Disc Three: 9-5-89 Set II
The second set starts with Jimmy Cliff’s “The Harder They Come” (that is, after a bit of tuning, which is given its own track). I remember dancing joyfully to this tune at the show, and now listening to this CD, I find myself dancing around my apartment. There is a really groovy, happy-sounding jam, and they stretch it out, which is great.
They follow that with “Mission In The Rain,” which has always been one of my favorite Jerry Garcia Band songs, with excellent lyrics by Robert Hunter. And this is a really good rendition. The version of “Forever Young” at this show is also just fantastic, with Jerry giving a moving and heartfelt performance both on vocals and guitar.
Things turn more toward rock and roll with a cool cover of Los Lobos’ “Evangeline,” before getting a bit mellow again with “Gomorrah.” The band then goes into the always-fun “Don’t Let Go.” I love the vocal jam around the five-minute mark, with Jerry approaching the song in a similar vein to the way he’d do “He’s Gone.” And then they go off from there, exploring some interesting territory in the show’s longest jam. It gets a little chaotic at the end, and then goes right into “Lonesome And A Long Way From Home,” the night’s biggest surprise.
Disc Four: Bob Weir And Rob Wasserman, 9-6-89
Bob Weir And Rob Wasserman kick off the Nassau Coliseum show with “Walking Blues,” a song Bob Weir also did with the Grateful Dead. They follow that with “City Girls,” a tune with a cool groove (the lyrics aren’t all that great) that naturally flows into “Fever.” I love the playful repetition of the line, “All through the night,” and Rob Wasserman does some great stuff on bass in this version.
They then go into the pretty “Blackbird,” the audience clearly excited at the first few notes of the song. That tune leads directly to Dylan’s “When I Paint My Masterpiece,” a song I was always happy to hear Bob do at Dead shows. And this is a really good version, particularly the power and emotion in Bob’s voice. “Someday everything’s gonna be different/When I paint my masterpiece.”
A nice version of “Shade Of Grey” (originally from Weir’s Heaven Help The Fool) leads directly into “The Winners” which in turn goes into “Easy To Slip” (a Little Feat cover that was also included on Heaven Help The Fool). There’s good jam toward the end of “Easy To Slip,” and that song is followed by a bass solo by Rob Wasserman. They then wrap up the set with “Heaven Help The Fool.”
Disc Five: 9-6-89 Set I
The Jerry Garcia Band kicks off the first set as Nassau with an absolutely wonderful rendition of “How Sweet It Is (To Be Loved By You).” What a great start to the show (and with no sound issues). And it’s followed by a good “Stop That Train” and a very cool “That’s What Love Will Make You Do,” complete with a fun, joyous jam. And listen to Jerry belt out those lyrics. “No matter how hard I fight it, baby, I’m still in love with you.”
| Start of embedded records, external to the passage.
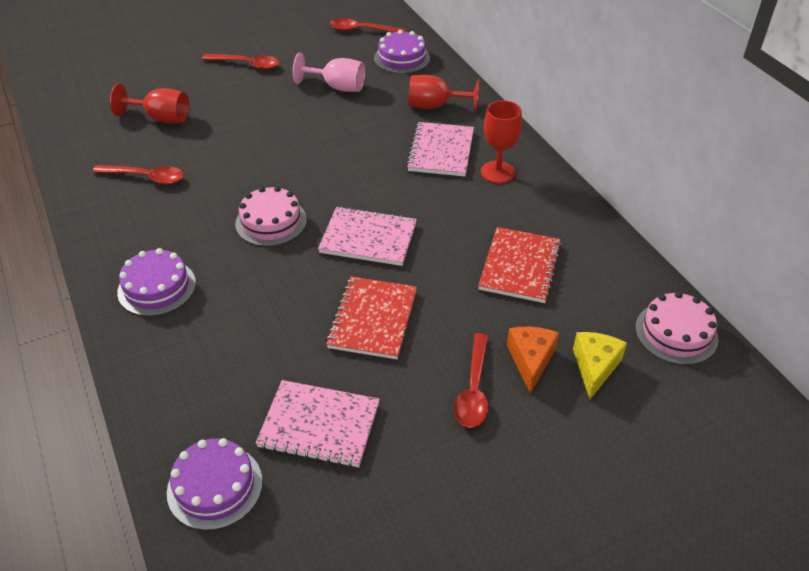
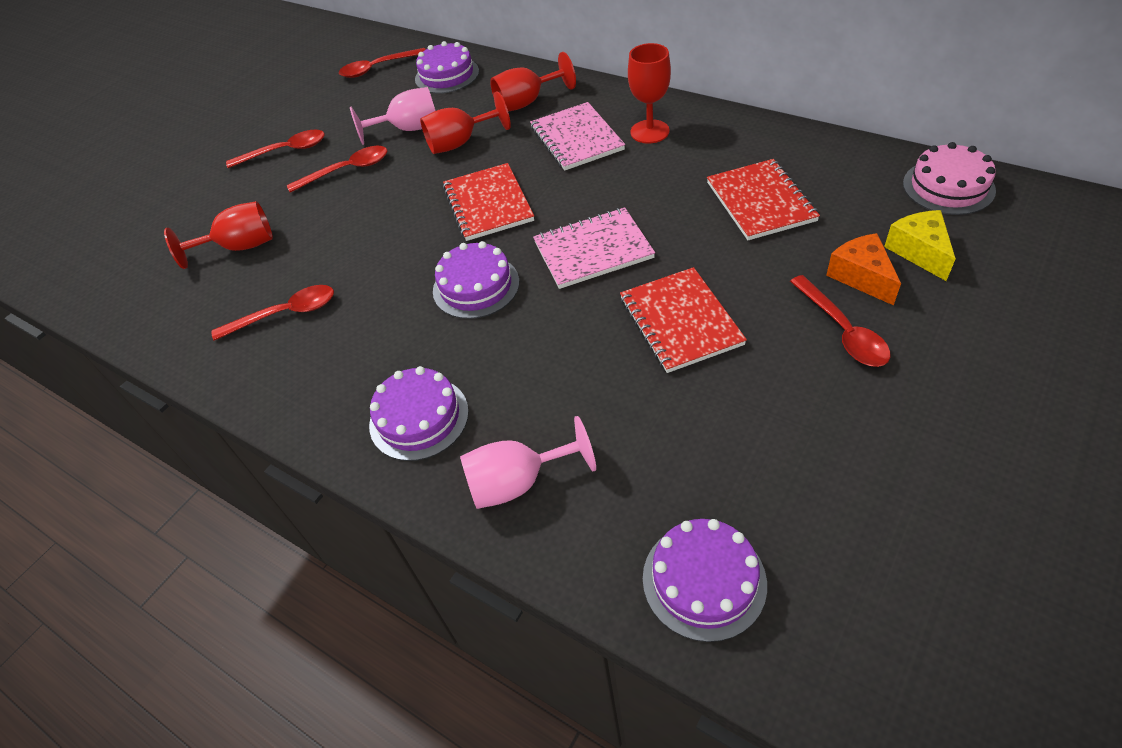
camera: 25 degrees left, 5 degrees up
(172, 361) = (518, 482): none -> pink goblet
(271, 98) = (347, 170): none -> red spoon
(271, 222) = (476, 286): pink cake -> purple cake
(319, 425) = (740, 451): pink notebook -> none
(334, 168) = (488, 204): none -> red notebook
(360, 114) = (460, 143): none -> red goblet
Jerry then slows things down a bit with a sweet “Mississippi Moon.” Things then get hopping again with “I Second That Emotion.” There is so much joy in the band’s playing, that you can’t help but be moved.
They follow that with Van Morrison’s “And It Stoned Me,” then wrap up the first set with “Deal.” Interestingly, “Deal” is the only Hunter/Garcia composition of the night (there were six at the Hartford show).
Disc Six: 9-6-89 Set II
As at the Hartford show, the second set opens with “The Harder They Come.” This time it’s followed by an excellent rendition of “Dear Prudence.” Jerry’s guitar spins all kinds of magic in this one. The band then does the always-stirring “I Shall Be Released.”
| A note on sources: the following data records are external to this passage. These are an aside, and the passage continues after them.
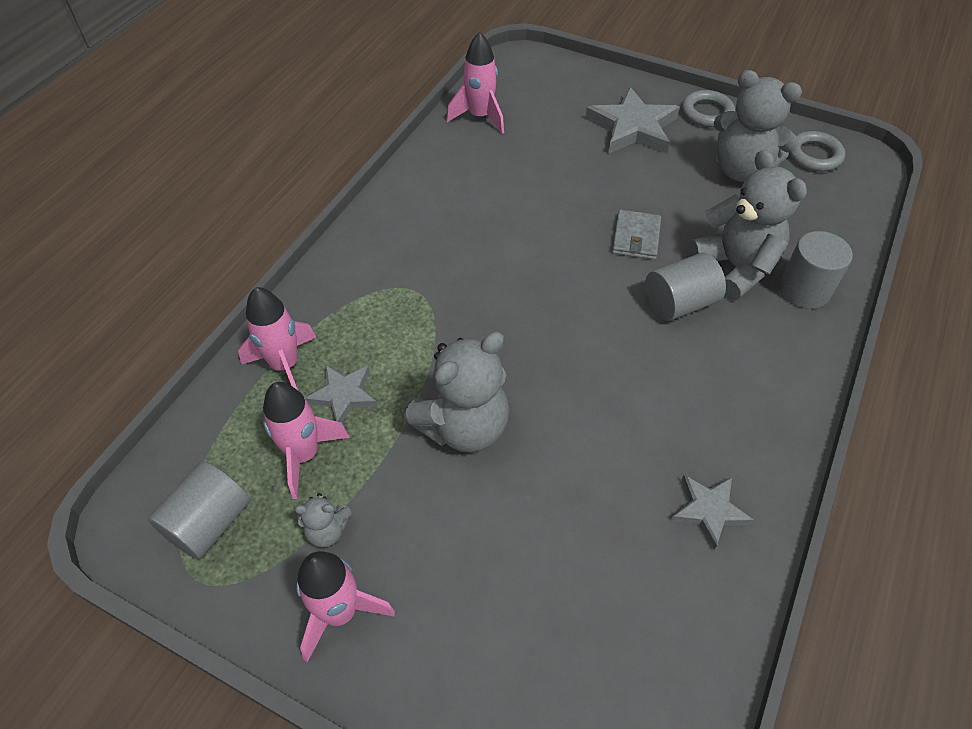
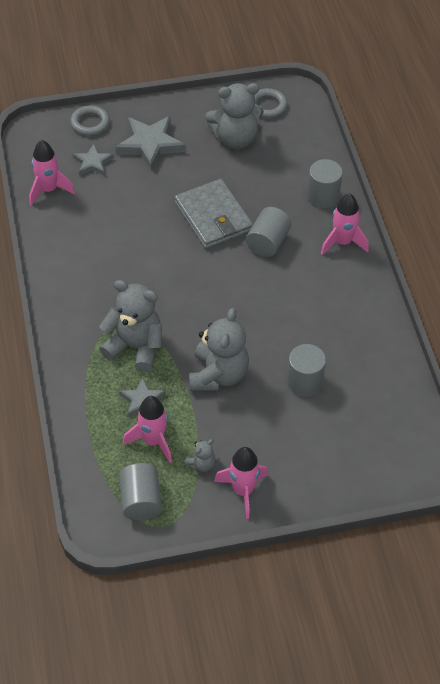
camera: 40 degrees left, 0 degrees up
(285, 365) = (94, 407): pink rocket -> pink rocket (342, 242)
(568, 515) = (304, 382): none -> grey cylinder
(636, 237) = (213, 217): grey wallet -> grey wallet, size x1.81
(706, 113) = (185, 109): grey ring -> grey ring (90, 123)
(708, 510) = (363, 338): grey star -> grey star (92, 163)
(735, 267) = (279, 204): grey teddy bear -> grey teddy bear (135, 347)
Things then pick up with a long version of the Chuck Berry tune “Let It Rock” and the Los Lobos number “Evangeline.” But for me the highlight of this set is “That Lucky Old Sun.” This rendition is gorgeous. Check out those incredible backing vocals. And Melvin Seals provides some phenomenal work on the keys. (By the way, the sun and moon stickers were the first two Grateful Dead stickers I put on my van, one on either side.)
The Jerry Garcia Band then ends the set with a great, fun version of “Tangled Up In Blue.”
Fall 1989: The Long Island Sound was released on December 17, 2013.